(Chart understanding data)
━━━━━━━━

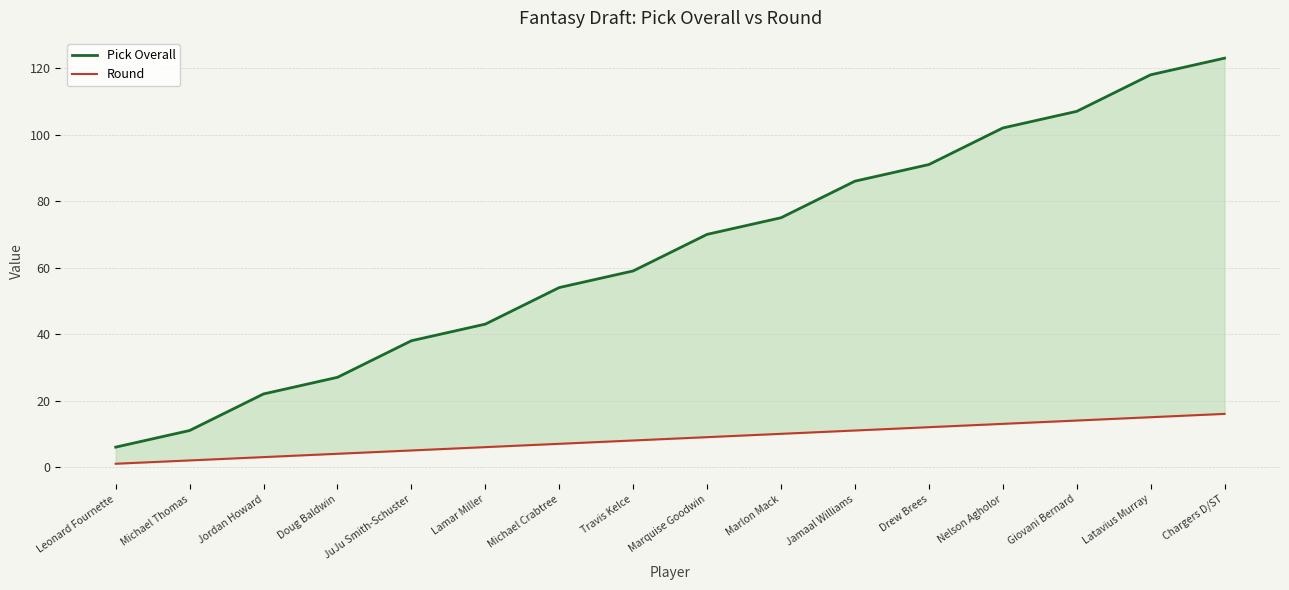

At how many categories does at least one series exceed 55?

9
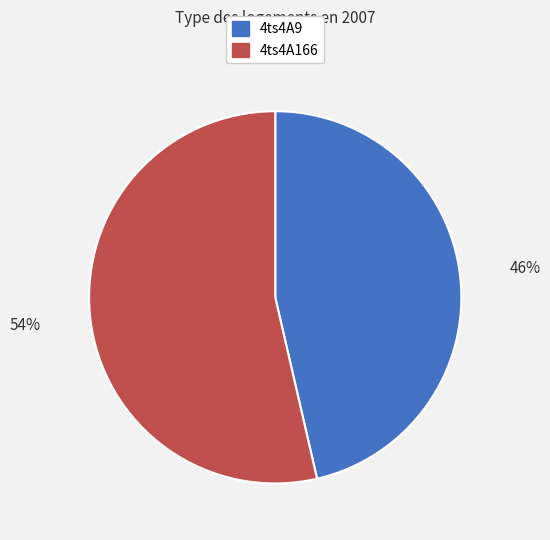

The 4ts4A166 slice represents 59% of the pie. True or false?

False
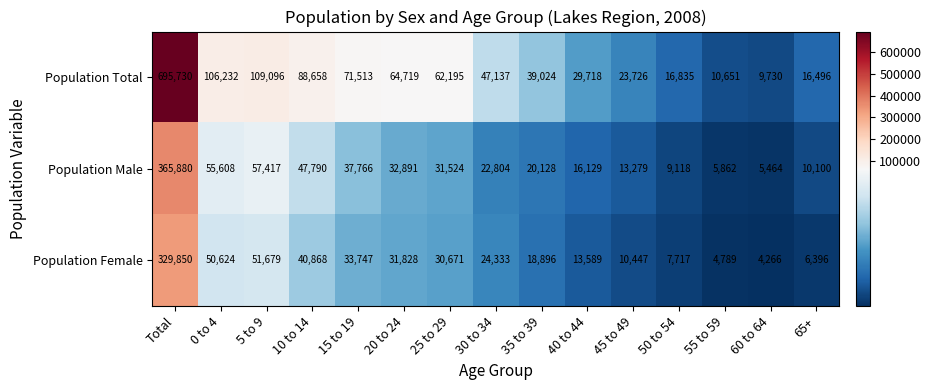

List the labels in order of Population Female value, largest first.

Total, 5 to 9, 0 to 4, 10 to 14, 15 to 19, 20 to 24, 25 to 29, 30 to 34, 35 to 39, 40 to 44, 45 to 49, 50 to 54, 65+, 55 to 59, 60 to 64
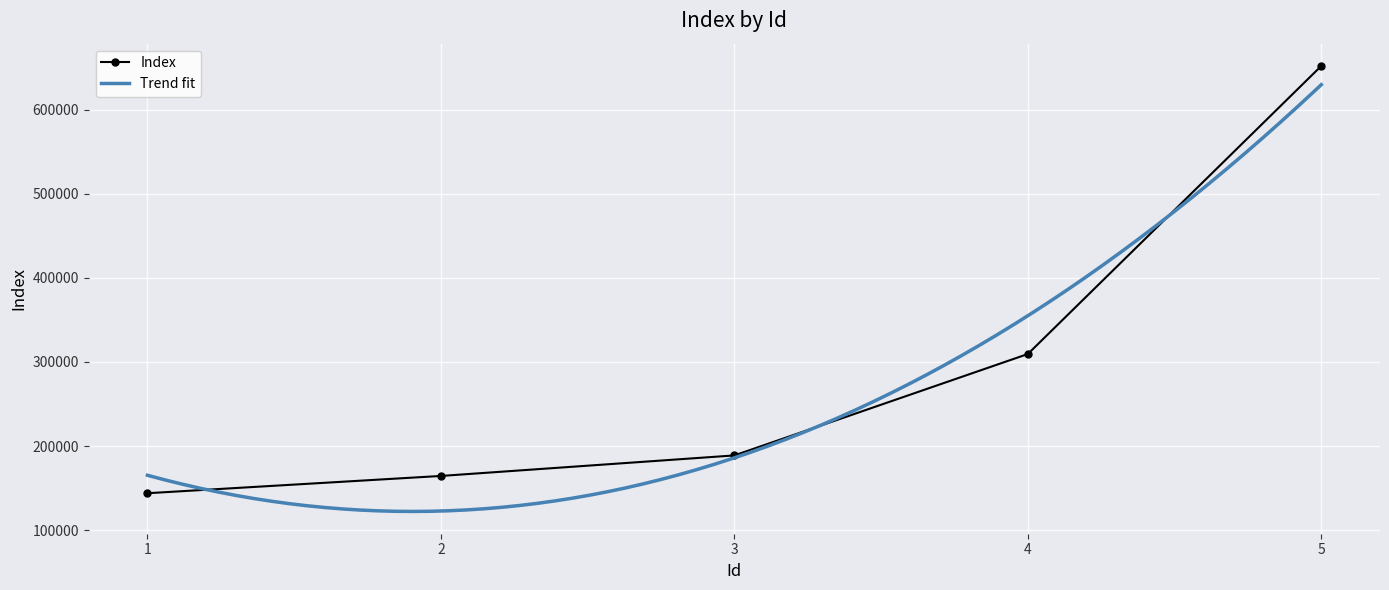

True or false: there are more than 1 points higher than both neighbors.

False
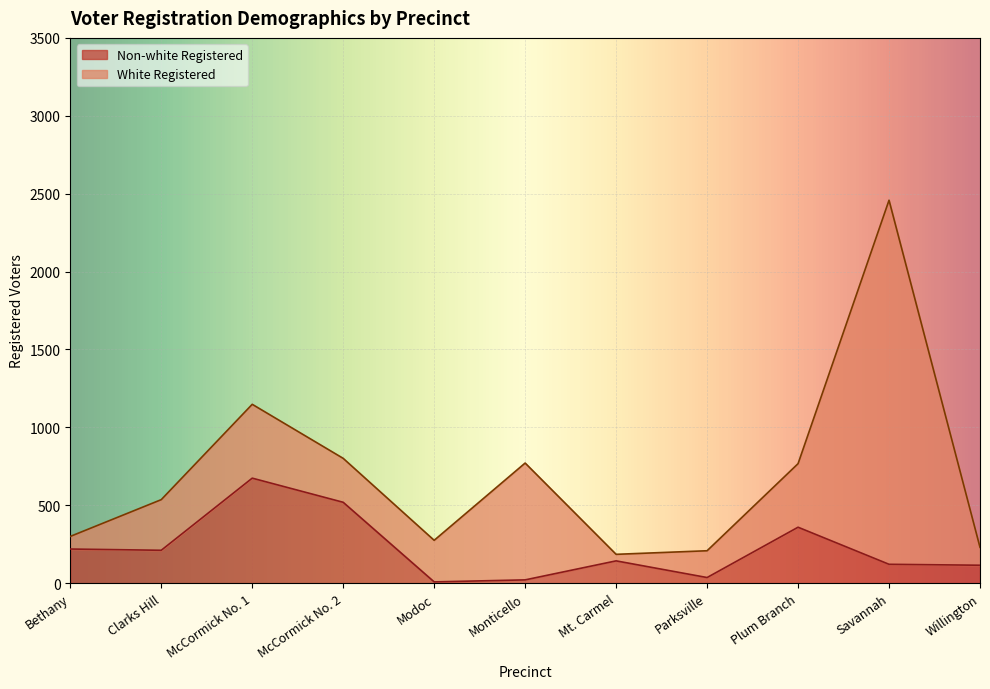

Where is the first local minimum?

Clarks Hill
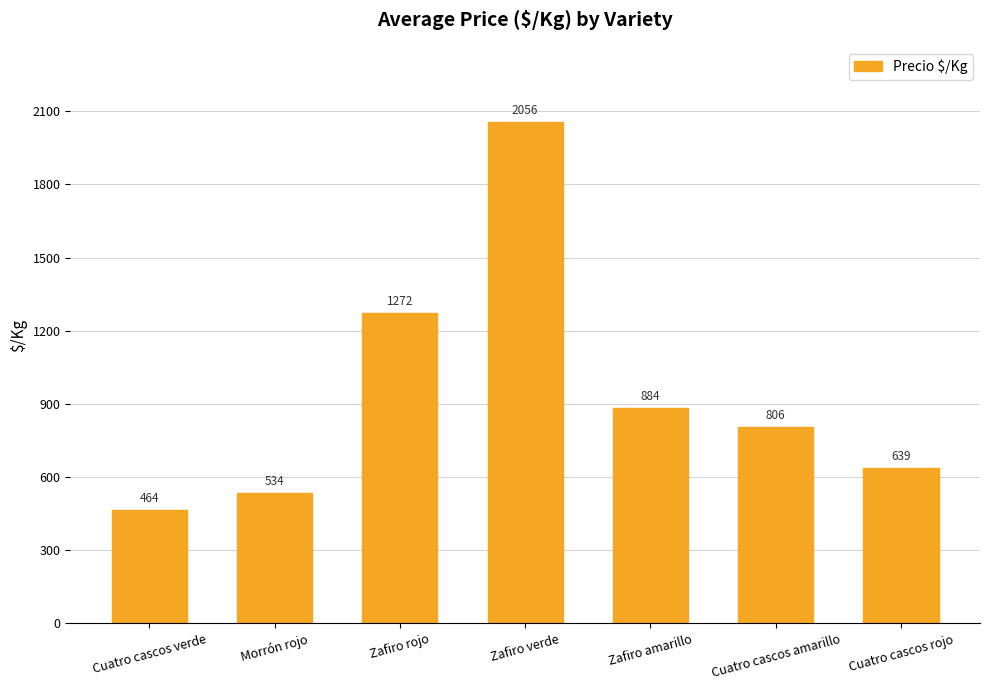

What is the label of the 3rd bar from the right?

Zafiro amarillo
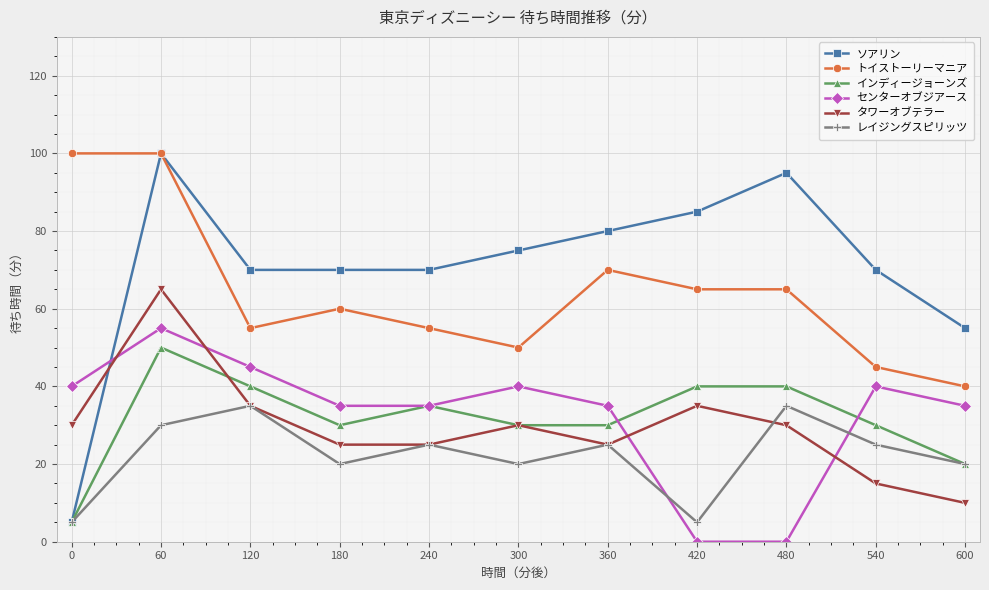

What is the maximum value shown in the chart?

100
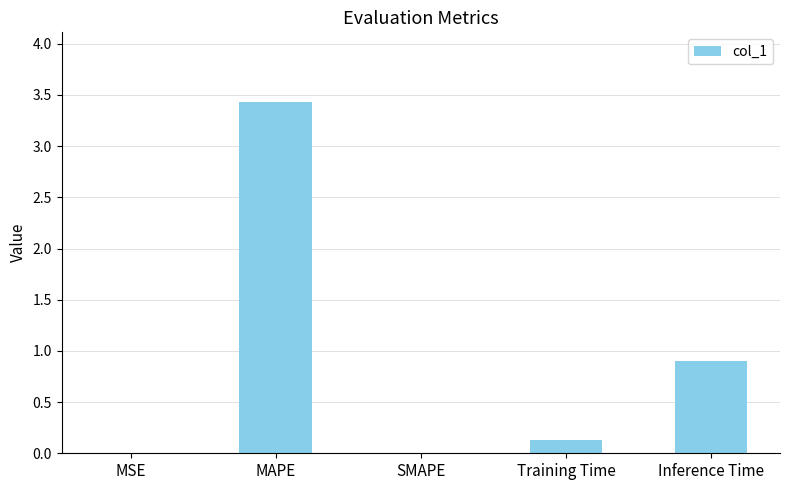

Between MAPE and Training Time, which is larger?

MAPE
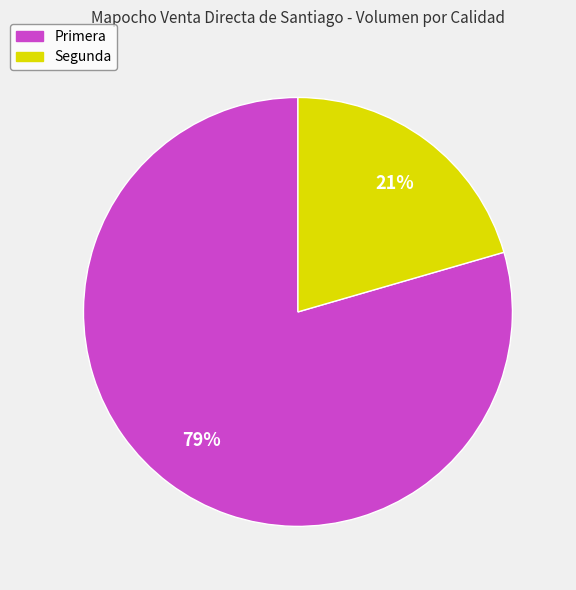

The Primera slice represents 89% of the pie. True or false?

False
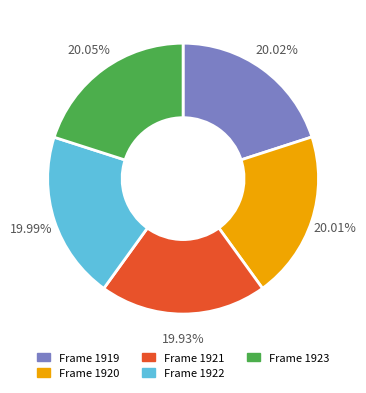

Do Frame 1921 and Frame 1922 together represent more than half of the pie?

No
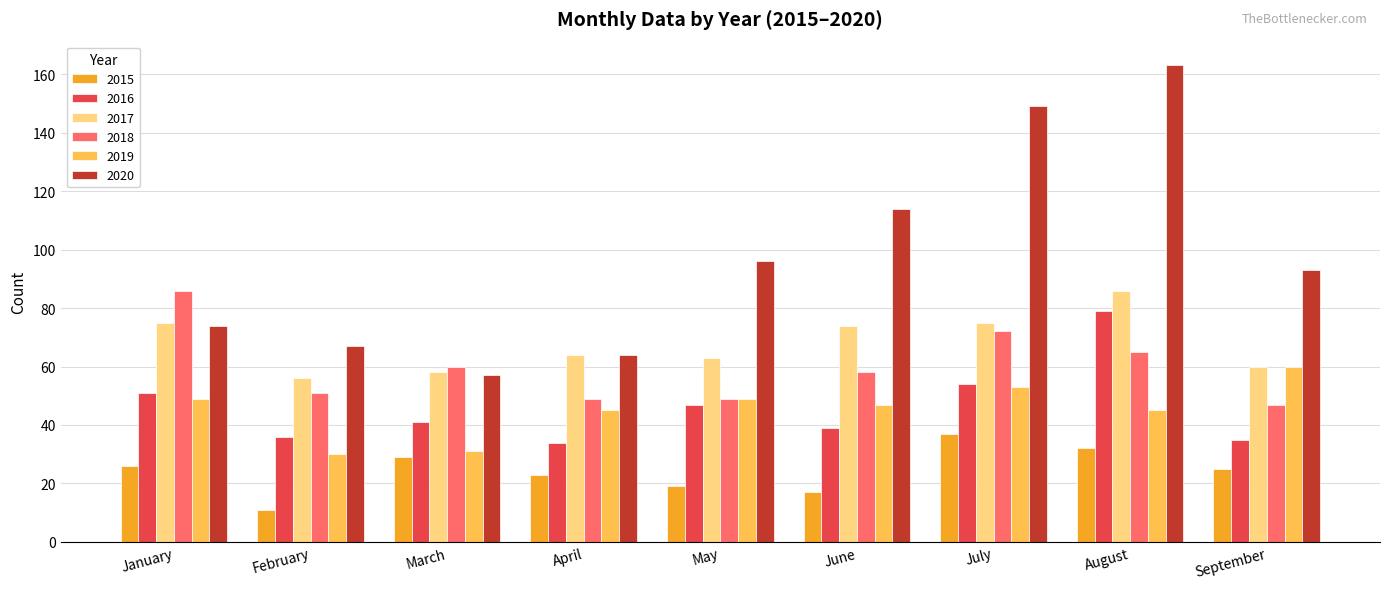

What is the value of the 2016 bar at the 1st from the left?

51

━━━━━━━━

* **Exercise**:
Rewrite all of the items above, swapping "pie" for "pie chart" wherever it occurs and keeping everything else the same. Leave the pictures out of your answer.

* **Task result**:
At how many categories does at least one series exceed 55?

9

The 4ts4A166 slice represents 59% of the pie chart. True or false?

False

List the labels in order of Population Female value, largest first.

Total, 5 to 9, 0 to 4, 10 to 14, 15 to 19, 20 to 24, 25 to 29, 30 to 34, 35 to 39, 40 to 44, 45 to 49, 50 to 54, 65+, 55 to 59, 60 to 64

True or false: there are more than 1 points higher than both neighbors.

False

Where is the first local minimum?

Clarks Hill

What is the label of the 3rd bar from the right?

Zafiro amarillo

What is the maximum value shown in the chart?

100

Between MAPE and Training Time, which is larger?

MAPE

The Primera slice represents 89% of the pie chart. True or false?

False

Do Frame 1921 and Frame 1922 together represent more than half of the pie chart?

No

What is the value of the 2016 bar at the 1st from the left?

51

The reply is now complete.